Problem =>
Retyping the data exactly is the task. Include every line.

··· Data to process ···

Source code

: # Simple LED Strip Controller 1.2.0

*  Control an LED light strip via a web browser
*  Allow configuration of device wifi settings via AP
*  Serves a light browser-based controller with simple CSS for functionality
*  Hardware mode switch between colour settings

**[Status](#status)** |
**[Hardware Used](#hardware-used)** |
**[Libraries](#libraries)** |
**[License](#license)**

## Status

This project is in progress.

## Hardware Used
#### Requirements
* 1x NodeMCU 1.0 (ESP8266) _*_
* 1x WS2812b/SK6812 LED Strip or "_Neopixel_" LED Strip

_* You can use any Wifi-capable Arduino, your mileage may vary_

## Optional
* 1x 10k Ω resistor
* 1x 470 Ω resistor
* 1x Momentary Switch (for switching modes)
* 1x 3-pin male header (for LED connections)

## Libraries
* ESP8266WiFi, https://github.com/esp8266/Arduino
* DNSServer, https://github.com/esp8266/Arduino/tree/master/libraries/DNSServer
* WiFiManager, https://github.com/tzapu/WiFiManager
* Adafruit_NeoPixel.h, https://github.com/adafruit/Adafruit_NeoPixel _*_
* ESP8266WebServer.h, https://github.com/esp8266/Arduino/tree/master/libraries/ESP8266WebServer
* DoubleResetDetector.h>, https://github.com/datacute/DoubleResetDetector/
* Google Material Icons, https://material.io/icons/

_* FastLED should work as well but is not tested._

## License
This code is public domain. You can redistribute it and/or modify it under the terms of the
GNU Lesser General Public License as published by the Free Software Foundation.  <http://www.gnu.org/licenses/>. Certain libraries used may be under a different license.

···

Response box =>
Source code

: # Simple LED Strip Controller 1.2.0

*  Control an LED light strip via a web browser
*  Allow configuration of device wifi settings via AP
*  Serves a light browser-based controller with simple CSS for functionality
*  Hardware mode switch between colour settings

**[Status](#status)** |
**[Hardware Used](#hardware-used)** |
**[Libraries](#libraries)** |
**[License](#license)**

## Status

This project is in progress.

## Hardware Used
#### Requirements
* 1x NodeMCU 1.0 (ESP8266) _*_
* 1x WS2812b/SK6812 LED Strip or "_Neopixel_" LED Strip

_* You can use any Wifi-capable Arduino, your mileage may vary_

## Optional
* 1x 10k Ω resistor
* 1x 470 Ω resistor
* 1x Momentary Switch (for switching modes)
* 1x 3-pin male header (for LED connections)

## Libraries
* ESP8266WiFi, https://github.com/esp8266/Arduino
* DNSServer, https://github.com/esp8266/Arduino/tree/master/libraries/DNSServer
* WiFiManager, https://github.com/tzapu/WiFiManager
* Adafruit_NeoPixel.h, https://github.com/adafruit/Adafruit_NeoPixel _*_
* ESP8266WebServer.h, https://github.com/esp8266/Arduino/tree/master/libraries/ESP8266WebServer
* DoubleResetDetector.h>, https://github.com/datacute/DoubleResetDetector/
* Google Material Icons, https://material.io/icons/

_* FastLED should work as well but is not tested._

## License
This code is public domain. You can redistribute it and/or modify it under the terms of the
GNU Lesser General Public License as published by the Free Software Foundation.  <http://www.gnu.org/licenses/>. Certain libraries used may be under a different license.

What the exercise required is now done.